I finished the cigarette and ground it under my boot. The front of my T-shirt was soaked in sweat and the cold wind began to make me shiver. Cleve kept on sucking on the joint until it burned his fingers and he dropped it to the wet ground.
“So what happened to him?”
“Everything got crazy for us when Eddie died,” he said. “We were changin’, the music was gettin’ rougher. No one wanted to hear “When a Man Loves a Woman.” People wanted to hear “I’m Black and I’m Proud.” About that time, Clyde gone and got this new manager, just a kid, really, who didn’t know how to handle his problems. I mean Clyde had always been crazy, but after his wife and Eddie died and all those rumors started…”
“What rumors?”
“That the baby was Eddie’s. You know she was pregnant when she got killed?”
“Yeah.”
“Well, Clyde just kind of split.
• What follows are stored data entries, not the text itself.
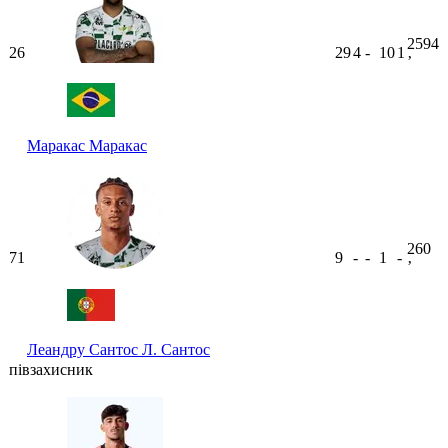
2594
26
29
4
-
10
1
ʼ
Маракас
Маракас
260
71
9
-
-
1
-
ʼ
Леандру Сантос
Л. Сантос
півзахисник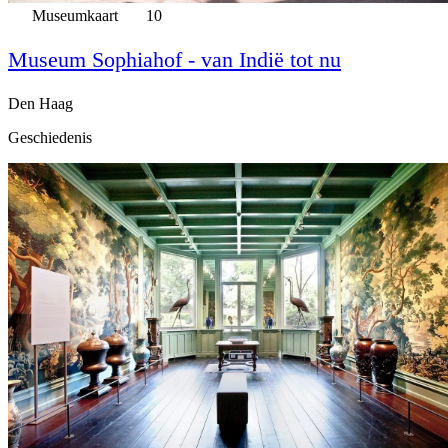
Museumkaart
10
Museum Sophiahof - van Indië tot nu
Den Haag
Geschiedenis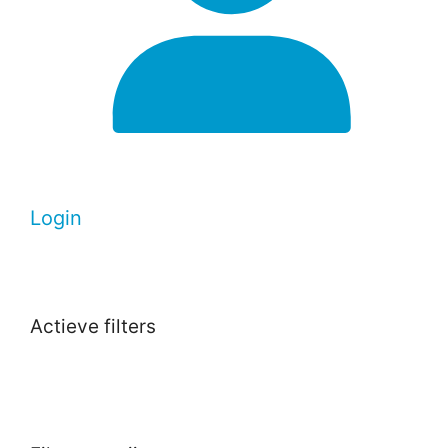
Login
Actieve filters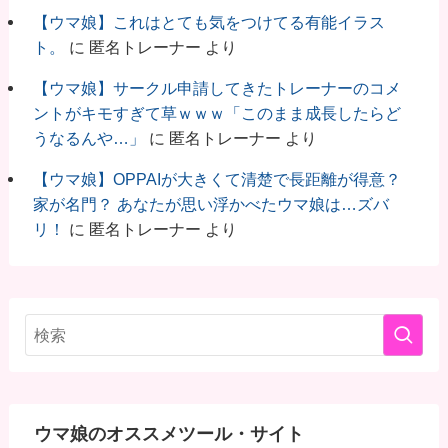
【ウマ娘】これはとても気をつけてる有能イラス
ト。
に
匿名トレーナー
より
【ウマ娘】サークル申請してきたトレーナーのコメ
ントがキモすぎて草ｗｗｗ「このまま成長したらど
うなるんや…」
に
匿名トレーナー
より
【ウマ娘】OPPAIが大きくて清楚で長距離が得意？
家が名門？ あなたが思い浮かべたウマ娘は…ズバ
リ！
に
匿名トレーナー
より
ウマ娘のオススメツール・サイト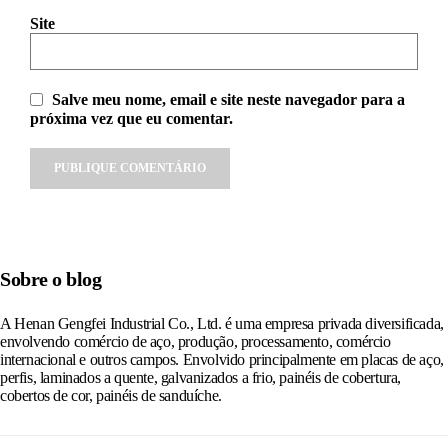
Site
Salve meu nome, email e site neste navegador para a
próxima vez que eu comentar.
Alternative:
Sobre o blog
A Henan Gengfei Industrial Co., Ltd. é uma empresa privada diversificada,
envolvendo comércio de aço, produção, processamento, comércio
internacional e outros campos. Envolvido principalmente em placas de aço,
perfis, laminados a quente, galvanizados a frio, painéis de cobertura,
cobertos de cor, painéis de sanduíche.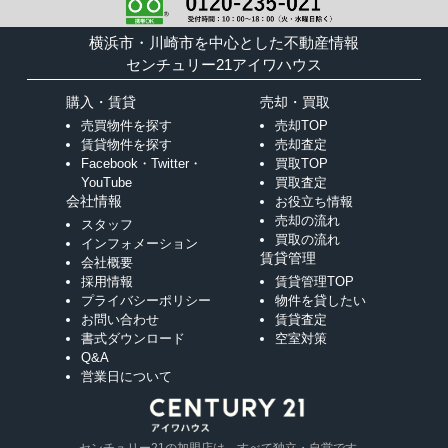
横浜市・川崎市を中心とした不動産情報
センチュリー21アイワハウス
購入・賃貸
売却・買取
売買物件を探す
売却TOP
賃貸物件を探す
売却査定
Facebook・Twitter・
買取TOP
YouTube
買取査定
会社情報
お役立ち情報
売却の流れ
スタッフ
買取の流れ
インフォメーション
賃貸管理
会社概要
採用情報
賃貸管理TOP
プライバシーポリシー
物件を貸したい
お問い合わせ
賃貸査定
書式ダウンロード
空室対策
Q&A
営業日について
センチュリー21の加盟店は、すべて独立・自営です。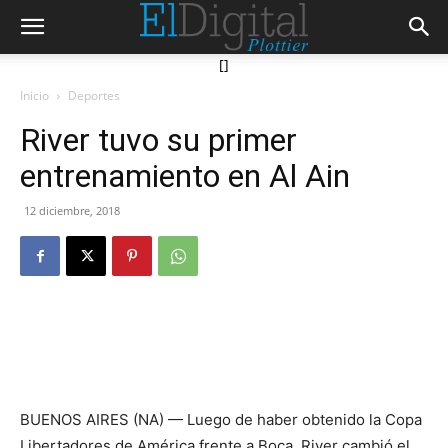
[]
Inicio
Deportes
River tuvo su primer
entrenamiento en Al Ain
12 diciembre, 2018
BUENOS AIRES (NA) — Luego de haber obtenido la Copa
Libertadores de América frente a Boca, River cambió el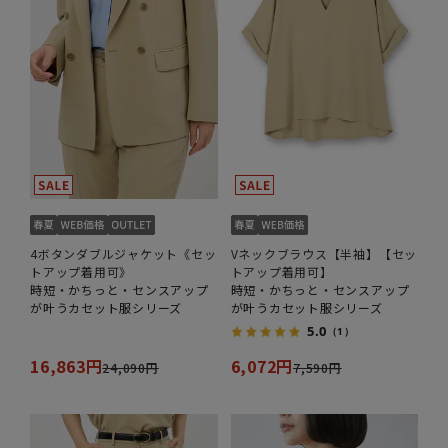
4ボタンダブルジャケット《セッ
Vネックブラウス【半袖】【セッ
トアップ着用可》
トアップ着用可】
時短・かちっと・センスアップ
時短・かちっと・センスアップ
が叶うカセット服シリーズ
が叶うカセット服シリーズ
5.0
（1）
16,863円
6,072円
24,090円
7,590円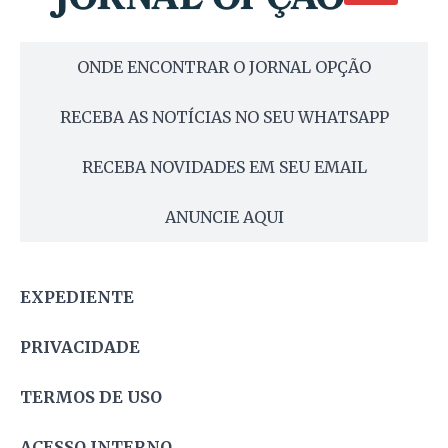
ONDE ENCONTRAR O JORNAL OPÇÃO
RECEBA AS NOTÍCIAS NO SEU WHATSAPP
RECEBA NOVIDADES EM SEU EMAIL
ANUNCIE AQUI
EXPEDIENTE
PRIVACIDADE
TERMOS DE USO
ACESSO INTERNO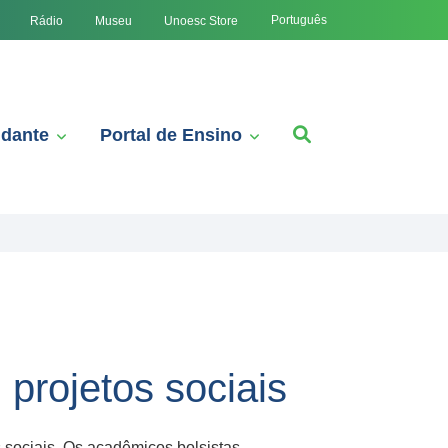
Português
Rádio
Museu
Unoesc Store
udante
Portal de Ensino
projetos sociais
sociais. Os acadêmicos bolsistas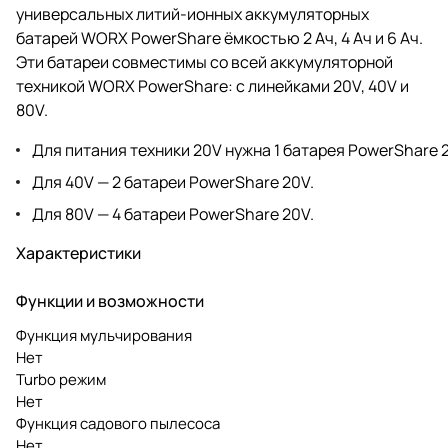
универсальных литий-ионных аккумуляторных
батарей WORX PowerShare ёмкостью 2 Ач, 4 Ач и 6 Ач.
Эти батареи совместимы со всей аккумуляторной
техникой WORX PowerShare: с линейками 20V, 40V и
80V.
Для питания техники 20V нужна 1 батарея PowerShare 
Для 40V — 2 батареи PowerShare 20V.
Для 80V — 4 батареи PowerShare 20V.
Характеристики
Функции и возможности
Функция мульчирования
Нет
Turbo режим
Нет
Функция садового пылесоса
Нет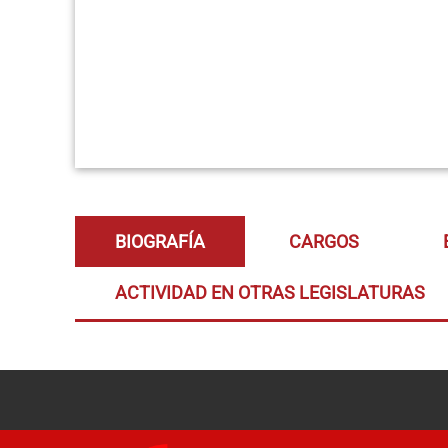
BIOGRAFÍA
CARGOS
ACTIVIDAD EN OTRAS LEGISLATURAS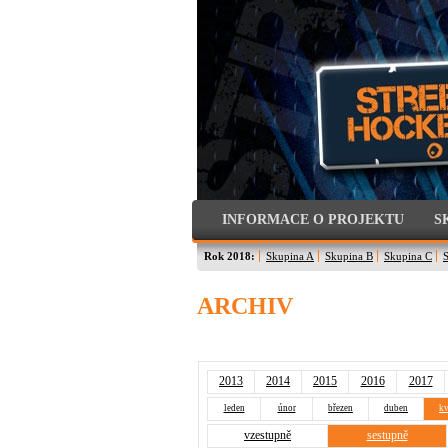
INFORMACE O PROJEKTU
S
Rok 2018:
Skupina A
Skupina B
Skupina C
ARCHIV
2013
2014
2015
2016
2017
leden
únor
březen
duben
kv
vzestupně
sestupně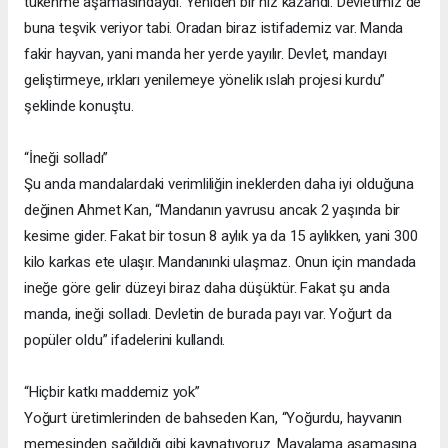
tükenme aşamasındaydı. Yeniden bir hız kazandı. Devletimiz de
buna teşvik veriyor tabi. Oradan biraz istifademiz var. Manda
fakir hayvan, yani manda her yerde yayılır. Devlet, mandayı
geliştirmeye, ırkları yenilemeye yönelik ıslah projesi kurdu”
şeklinde konuştu.
“İneği solladı”
Şu anda mandalardaki verimliliğin ineklerden daha iyi olduğuna
değinen Ahmet Kan, “Mandanın yavrusu ancak 2 yaşında bir
kesime gider. Fakat bir tosun 8 aylık ya da 15 aylıkken, yani 300
kilo karkas ete ulaşır. Mandanınki ulaşmaz. Onun için mandada
ineğe göre gelir düzeyi biraz daha düşüktür. Fakat şu anda
manda, ineği solladı. Devletin de burada payı var. Yoğurt da
popüler oldu” ifadelerini kullandı.
“Hiçbir katkı maddemiz yok”
Yoğurt üretimlerinden de bahseden Kan, “Yoğurdu, hayvanın
memesinden sağıldığı gibi kaynatıyoruz. Mayalama aşamasına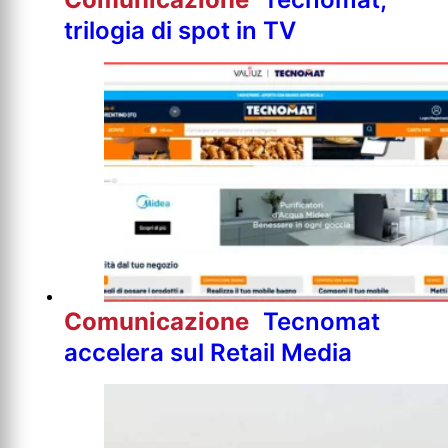
trilogia di spot in TV
Comunicazione
Tecnomat
accelera sul Retail Media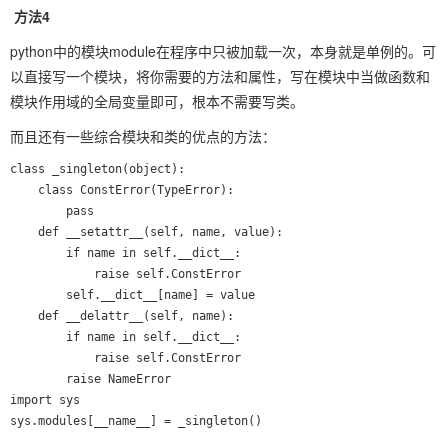
方法4
python中的模块module在程序中只被加载一次，本身就是单例的。可
以直接写一个模块，将你需要的方法和属性，写在模块中当做函数和
模块作用域的全局变量即可，根本不需要写类。
而且还有一些综合模块和类的优点的方法：
class _singleton(object):

    class ConstError(TypeError):

        pass

    def __setattr__(self, name, value):

        if name in self.__dict__:

            raise self.ConstError

        self.__dict__[name] = value

    def __delattr__(self, name):

        if name in self.__dict__:

            raise self.ConstError

        raise NameError

import sys

sys.modules[__name__] = _singleton()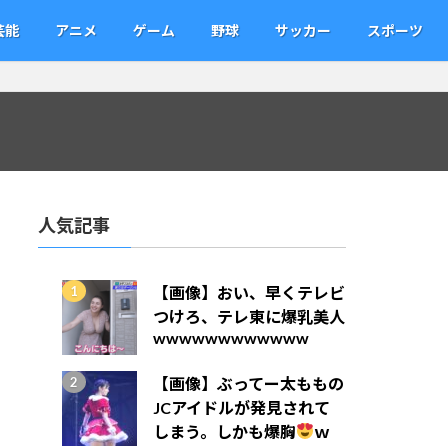
芸能
アニメ
ゲーム
野球
サッカー
スポーツ
人気記事
【画像】おい、早くテレビ
つけろ、テレ東に爆乳美人
wwwwwwwwwwww
【画像】ぶってー太ももの
JCアイドルが発見されて
しまう。しかも爆胸
ｗ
You know in these slivers. You had happy Clyde, sad Clyde, mean Clyde, all in about five minutes. We couldn’t deal with it anymore and he was gettin’ freaky on stage, too.”
“How?”
“Forgettin’ words. Talkin’ to himself. You name it, brother.”
“Did you know his wife?”
“Lord, I was never too much into black women. But if you talk to Tate, that country ass will tell you another story. But me, not that I was prejudiced or nothin’, it just didn’t appeal to me. But Mary – wow. She had this beautiful dark skin and these wide almond-shaped eyes and these legs never did end. I still don’t know how Clyde got her.